Die Kutsche rollte davon. Diego de Xamete befand sich auf seiner üblichen Rundfahrt. Er kassierte seine Schmiergelder ab. Margarita wußte mit ziemlicher Sicherheit, von wem er Geld erhielt und wie hoch die Summen waren. Die meisten wohlhabenden Bürger hatten Dreck am Stecken, keiner verfügte über eine blütenweiße Weste. De Xamete wußte dies auf seine Art auszunutzen. Sein Schweigen war Gold und Silber wert.
Aber jetzt war er gezwungen, einiges von seinen „Einkünften“ wieder zu opfern. Silberlinge mußten rollen, denn Don Ramón de Cubillo, der Provinzgouverneur von Potosi, hatte angedroht, daß der Amtssessel des Bürgermeisters von Arica wackeln werde, falls de Xamete nicht in der Lage sei, in kurzer Zeit möglichst viele neue Sklaven zu beschaffen. Potosi brauchte Indios – dringend. Sonst ließ die Produktion der Mine und der Münzpresse nach. Das konnte man sich auf keinen Fall leisten.

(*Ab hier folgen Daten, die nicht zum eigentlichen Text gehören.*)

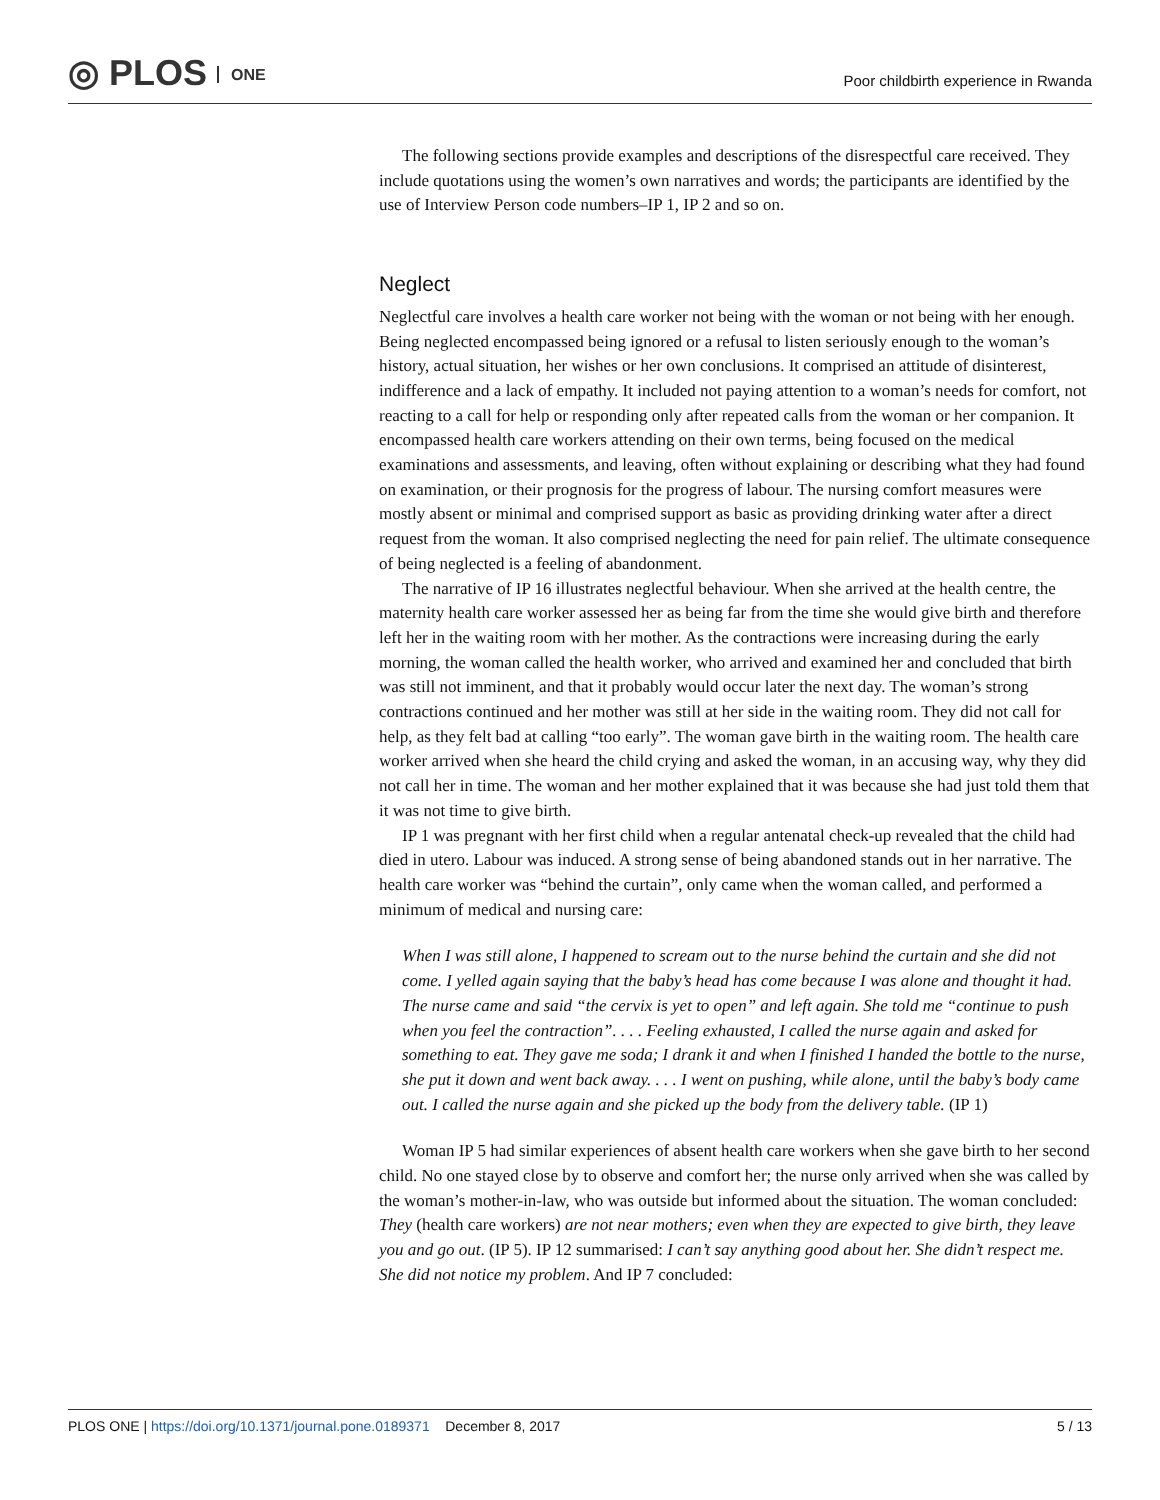◎ PLOS ONE
Poor childbirth experience in Rwanda
The following sections provide examples and descriptions of the disrespectful care received. They include quotations using the women’s own narratives and words; the participants are identified by the use of Interview Person code numbers–IP 1, IP 2 and so on.
Neglect
Neglectful care involves a health care worker not being with the woman or not being with her enough. Being neglected encompassed being ignored or a refusal to listen seriously enough to the woman’s history, actual situation, her wishes or her own conclusions. It comprised an attitude of disinterest, indifference and a lack of empathy. It included not paying attention to a woman’s needs for comfort, not reacting to a call for help or responding only after repeated calls from the woman or her companion. It encompassed health care workers attending on their own terms, being focused on the medical examinations and assessments, and leaving, often without explaining or describing what they had found on examination, or their prognosis for the progress of labour. The nursing comfort measures were mostly absent or minimal and comprised support as basic as providing drinking water after a direct request from the woman. It also comprised neglecting the need for pain relief. The ultimate consequence of being neglected is a feeling of abandonment.
The narrative of IP 16 illustrates neglectful behaviour. When she arrived at the health centre, the maternity health care worker assessed her as being far from the time she would give birth and therefore left her in the waiting room with her mother. As the contractions were increasing during the early morning, the woman called the health worker, who arrived and examined her and concluded that birth was still not imminent, and that it probably would occur later the next day. The woman’s strong contractions continued and her mother was still at her side in the waiting room. They did not call for help, as they felt bad at calling “too early”. The woman gave birth in the waiting room. The health care worker arrived when she heard the child crying and asked the woman, in an accusing way, why they did not call her in time. The woman and her mother explained that it was because she had just told them that it was not time to give birth.
IP 1 was pregnant with her first child when a regular antenatal check-up revealed that the child had died in utero. Labour was induced. A strong sense of being abandoned stands out in her narrative. The health care worker was “behind the curtain”, only came when the woman called, and performed a minimum of medical and nursing care:
When I was still alone, I happened to scream out to the nurse behind the curtain and she did not come. I yelled again saying that the baby’s head has come because I was alone and thought it had. The nurse came and said “the cervix is yet to open” and left again. She told me “continue to push when you feel the contraction”. . . . Feeling exhausted, I called the nurse again and asked for something to eat. They gave me soda; I drank it and when I finished I handed the bottle to the nurse, she put it down and went back away. . . . I went on pushing, while alone, until the baby’s body came out. I called the nurse again and she picked up the body from the delivery table. (IP 1)
Woman IP 5 had similar experiences of absent health care workers when she gave birth to her second child. No one stayed close by to observe and comfort her; the nurse only arrived when she was called by the woman’s mother-in-law, who was outside but informed about the situation. The woman concluded: They (health care workers) are not near mothers; even when they are expected to give birth, they leave you and go out. (IP 5). IP 12 summarised: I can’t say anything good about her. She didn’t respect me. She did not notice my problem. And IP 7 concluded:
PLOS ONE | https://doi.org/10.1371/journal.pone.0189371 December 8, 2017
5 / 13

Diego de Xamete also hatte den glorreichen Einfall gehabt, auf die Ergreifung jedes „Indio-Affen“ ein Kopfgeld auszusetzen. Dafür zahlte er die Silberlinge gern, denn sie sorgten ja dafür, daß er im Amt blieb und seine Pfründe nicht versiegten.

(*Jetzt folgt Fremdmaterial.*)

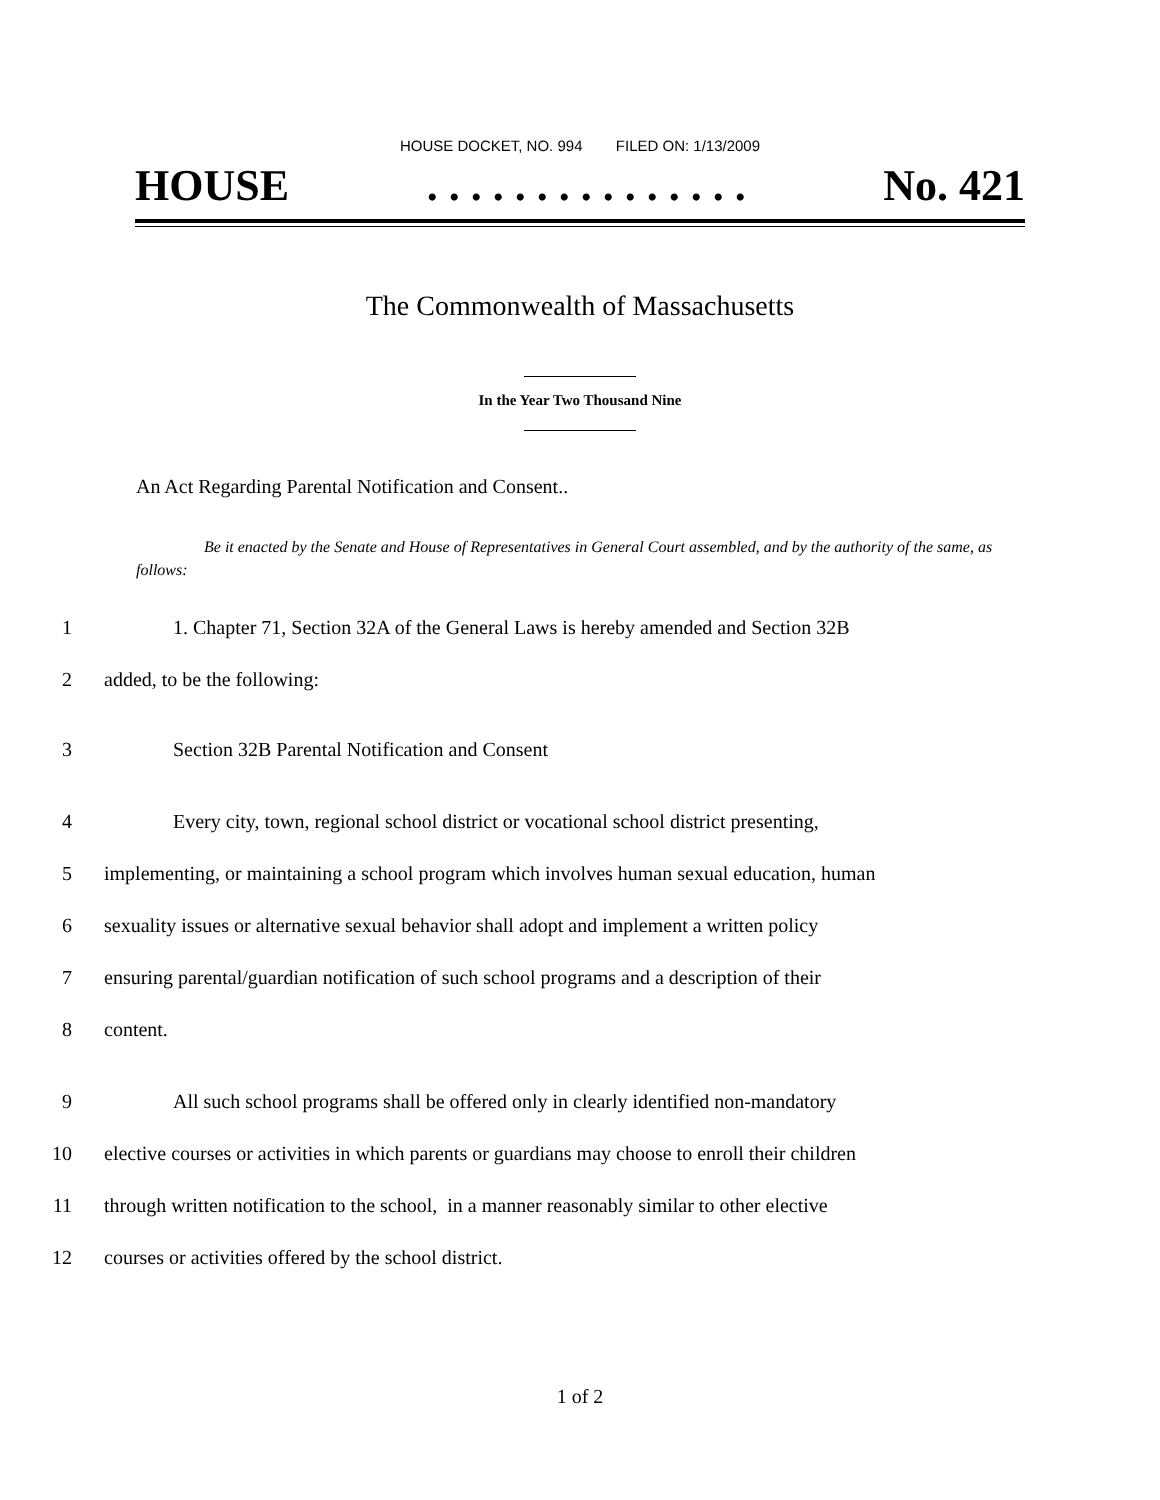HOUSE DOCKET, NO. 994 FILED ON: 1/13/2009
HOUSE. . . . . . . . . . . . . . . No. 421
The Commonwealth of Massachusetts
In the Year Two Thousand Nine
An Act Regarding Parental Notification and Consent..
Be it enacted by the Senate and House of Representatives in General Court assembled, and by the authority of the same, as follows:
1 1. Chapter 71, Section 32A of the General Laws is hereby amended and Section 32B
2 added, to be the following:
3 Section 32B Parental Notification and Consent
4 Every city, town, regional school district or vocational school district presenting,
5 implementing, or maintaining a school program which involves human sexual education, human
6 sexuality issues or alternative sexual behavior shall adopt and implement a written policy
7 ensuring parental/guardian notification of such school programs and a description of their
8 content.
9 All such school programs shall be offered only in clearly identified non-mandatory
10 elective courses or activities in which parents or guardians may choose to enroll their children
11 through written notification to the school, in a manner reasonably similar to other elective
12 courses or activities offered by the school district.
1 of 2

Die Investition lohnte sich. Täglich schleppten die Soldaten neue Gefangene nach Arica, und aus diesem Grund hatten sie Silberlinge in den Taschen, die sie wiederum in den Kneipen und Kaschemmen und den Hurenhäusern auf ihre Weise umsetzten.
Der erfolgreichste Kerl von allen war der Sargento Zeno Manteca. Margarita betrachtete ihn, wie er über die Plaza spazierte. Ein übler Halunke, skrupellos und gewalttätig. Am liebsten hätte sie ihm in sein hakennasiges Gesicht gespuckt. Auch das konnte sie sich nicht erlauben. Manteca konnte außerordentlich gefährlich werden, auch Frauen gegenüber. Er war unberechenbar, und von einem Augenblick auf den anderen konnte seine Stimmung umschlagen.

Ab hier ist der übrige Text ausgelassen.